Monumental Propaganda, Voinovich’s first novel in twelve years, centers on Aglaya Stepanovna Revkina, a true believer in Stalin, who finds herself bewildered and beleaguered in the relative openness of the Khrushchev era. She believes her greatest achievement was to have browbeaten her community into building an iron statue of the supreme leader, which she moves into her apartment after his death. And despite the ebb and flow of political ideology in her provincial town, she stubbornly, and at all costs, centers her life on her private icon.

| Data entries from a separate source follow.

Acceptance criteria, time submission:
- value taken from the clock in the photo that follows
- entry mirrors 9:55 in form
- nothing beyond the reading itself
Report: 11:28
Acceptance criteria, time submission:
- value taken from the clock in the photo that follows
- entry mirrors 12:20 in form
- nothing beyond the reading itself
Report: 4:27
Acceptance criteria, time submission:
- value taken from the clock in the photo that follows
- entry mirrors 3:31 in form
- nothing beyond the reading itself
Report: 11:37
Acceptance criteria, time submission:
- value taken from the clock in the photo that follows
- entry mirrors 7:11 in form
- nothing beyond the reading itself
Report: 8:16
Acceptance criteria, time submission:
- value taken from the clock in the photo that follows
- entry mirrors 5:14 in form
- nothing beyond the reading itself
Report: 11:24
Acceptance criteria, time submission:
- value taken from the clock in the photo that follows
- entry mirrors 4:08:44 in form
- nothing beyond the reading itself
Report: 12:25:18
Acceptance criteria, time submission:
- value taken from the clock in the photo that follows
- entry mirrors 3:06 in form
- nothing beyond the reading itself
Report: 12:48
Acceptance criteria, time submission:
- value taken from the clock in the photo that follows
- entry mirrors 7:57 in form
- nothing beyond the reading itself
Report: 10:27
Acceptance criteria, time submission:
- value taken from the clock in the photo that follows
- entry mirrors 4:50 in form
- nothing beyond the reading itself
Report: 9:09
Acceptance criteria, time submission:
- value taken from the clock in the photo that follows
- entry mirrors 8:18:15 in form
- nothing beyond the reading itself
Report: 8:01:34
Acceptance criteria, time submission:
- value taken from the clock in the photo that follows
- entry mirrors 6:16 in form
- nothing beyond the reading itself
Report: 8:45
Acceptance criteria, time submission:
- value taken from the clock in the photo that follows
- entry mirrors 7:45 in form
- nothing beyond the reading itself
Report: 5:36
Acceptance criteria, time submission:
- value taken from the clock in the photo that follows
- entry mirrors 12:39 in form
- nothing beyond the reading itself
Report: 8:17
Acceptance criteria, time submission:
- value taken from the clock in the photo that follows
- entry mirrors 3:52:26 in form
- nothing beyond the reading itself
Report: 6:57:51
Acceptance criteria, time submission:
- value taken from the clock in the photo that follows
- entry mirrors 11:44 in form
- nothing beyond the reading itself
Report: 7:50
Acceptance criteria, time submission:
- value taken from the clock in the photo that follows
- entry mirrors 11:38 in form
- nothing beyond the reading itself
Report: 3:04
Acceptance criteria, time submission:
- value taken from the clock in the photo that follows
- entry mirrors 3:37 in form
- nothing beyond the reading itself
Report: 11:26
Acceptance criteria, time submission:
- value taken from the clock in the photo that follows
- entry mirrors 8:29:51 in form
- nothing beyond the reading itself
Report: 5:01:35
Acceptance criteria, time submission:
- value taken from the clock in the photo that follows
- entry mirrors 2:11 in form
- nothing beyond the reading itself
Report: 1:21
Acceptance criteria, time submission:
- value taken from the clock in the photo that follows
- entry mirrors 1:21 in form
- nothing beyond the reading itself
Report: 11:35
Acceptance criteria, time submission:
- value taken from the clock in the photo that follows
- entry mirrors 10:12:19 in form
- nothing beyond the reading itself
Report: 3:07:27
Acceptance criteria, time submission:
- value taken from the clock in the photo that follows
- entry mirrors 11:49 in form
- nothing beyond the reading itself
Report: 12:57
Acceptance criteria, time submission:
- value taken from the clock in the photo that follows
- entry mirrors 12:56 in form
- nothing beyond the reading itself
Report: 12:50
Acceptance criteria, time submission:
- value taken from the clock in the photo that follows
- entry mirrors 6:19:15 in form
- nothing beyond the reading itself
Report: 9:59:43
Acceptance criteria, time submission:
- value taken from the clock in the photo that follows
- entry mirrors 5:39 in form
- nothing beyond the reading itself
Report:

Voinovich’s humanely comic vision has never been sharper than it is in this hilarious but deeply moving tale–equally all-seeing about Stalinism, the era of Khrushchev, and glasnost in the final years of Soviet rule. The New York Times Book Review called his classic work, The Life & Extraordinary Adventures of Private Ivan Chonkin, “a masterpiece of a new form–socialist surrealism . . . the Soviet Catch-22 written by a latter-day Gogol." In Monumental Propaganda we have the welcome return of a truly singular voice in world literature.
PUBLISHERS WEEKLY
Voinovich is a self-consciously Gogolian writer, whose first novels, published during the 1970s, spiced the sometimes self-important prose (and posing) of the dissidents with a very earthy humor. His latest novel, which tells the story of Aglaya Stepanovna Revkina, the most ardent Stalinist ever produced by the provincial town of Dolgov, stands dissidence on its head. Aglaya, after accruing power while the iron man was alive, is expelled from the Party after 1956. Aglaya may be a narrow, fanatical Stalinist, but she is, perversely, admirable, too, especially in comparison with her conformist comrades. Through the first three-fourths of the novel, Voinovich is wonderfully deft at balancing the grotesque and the realistic. His central symbol is a frighteningly lifelike statue of Stalin that Aglaya rescues from the junk heap and installs in her apartment. In the last quarter of the novel, Voinovich takes us rapidly through the last three ages of "Terror," ending on a very sour note with: "Terror Unlimited (the present time)." State repression has been replaced with hoodlum disorder in Dolgov, and the Party headquarters with a casino/strip joint. In spite of the somewhat unsatisfactory finale, Voinovich's novel is otherwise a fine study of the peculiar buffoonery of Soviet life, with its fearful conformities, petty dissidents and its decadent final decades, which Voinovich very justly terms "somnambulistic."